“It takes two to tango” goes the common saying. I would rather say it takes three: The leader, the follower and, last but not least, music. There is no tango without these three.
Since Argentine tango is an improvisational dance, there needs to be clear communication between the leader and the follower. But if the improvisation is not related to anything, it would be meaningless. Music is the basis that inspires the dancers to improvise their figures, and how music communicates its suggestions to the dancers is the subject of this blog.
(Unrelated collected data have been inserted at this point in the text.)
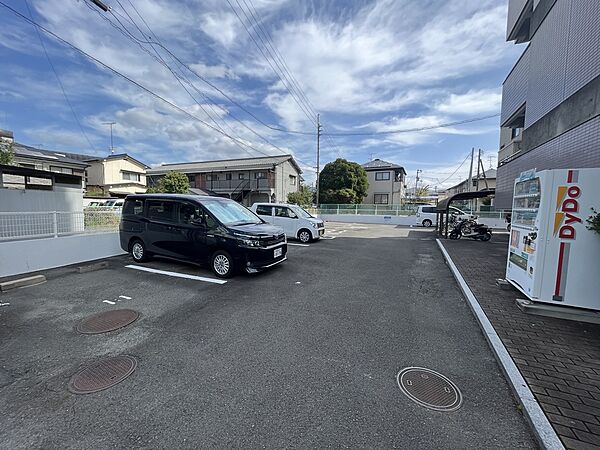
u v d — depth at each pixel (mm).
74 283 4820
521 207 4145
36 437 1691
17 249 5191
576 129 5582
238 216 5797
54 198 8141
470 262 6711
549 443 1621
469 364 2525
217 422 1813
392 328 3240
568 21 6145
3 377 2293
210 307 3822
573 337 2924
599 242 3266
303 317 3529
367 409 1944
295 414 1891
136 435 1710
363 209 23781
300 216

You might think that communication between music and the dancing couple is a one-way channel, but it isn’t. Best tango musicians have always been very responsive to the feedback they have received from the dancers – often visually and in real time when watching the dance floor. During the Golden Age of tango, danceability was one of the key things to the success of a band, and even today the same criteria are decisive when DJ’s select tangos to be played in milongas.
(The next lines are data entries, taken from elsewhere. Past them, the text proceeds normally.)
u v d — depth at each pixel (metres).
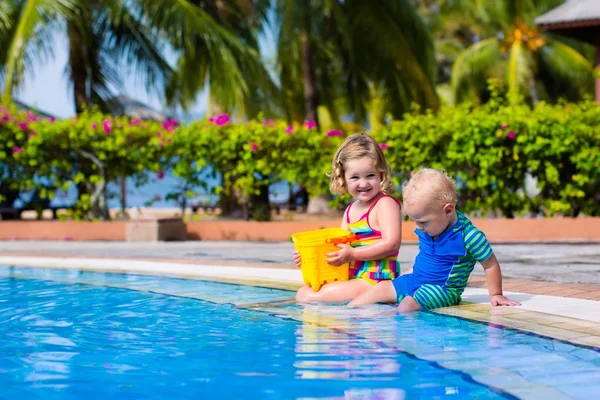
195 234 11.07
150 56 16.69
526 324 3.13
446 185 3.67
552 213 10.09
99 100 16.72
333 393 2.13
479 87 29.89
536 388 2.13
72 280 5.43
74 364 2.57
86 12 15.22
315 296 4.08
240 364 2.53
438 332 3.09
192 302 4.18
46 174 11.48
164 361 2.60
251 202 11.48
Argentine tango is a manifold of musical styles, but in this blog I will concentrate on styles that were dominant during the Golden Age of tango, i.e. 1935 to 1952 or so. The roots of tango from the very beginning might also be covered.
As a tango DJ and an arranger I often bump into puzzling questions about the essence of tango and how it works in relation to the dancers. Through this blog I would like to share my observations and findings with you, dear tango lover, and also invite you to discuss about them. My direction of approach might me quite analytic sometimes, but I promise I’ll try to convey the big picture how the things I have found affect your dancing or music appreciation. Be welcome!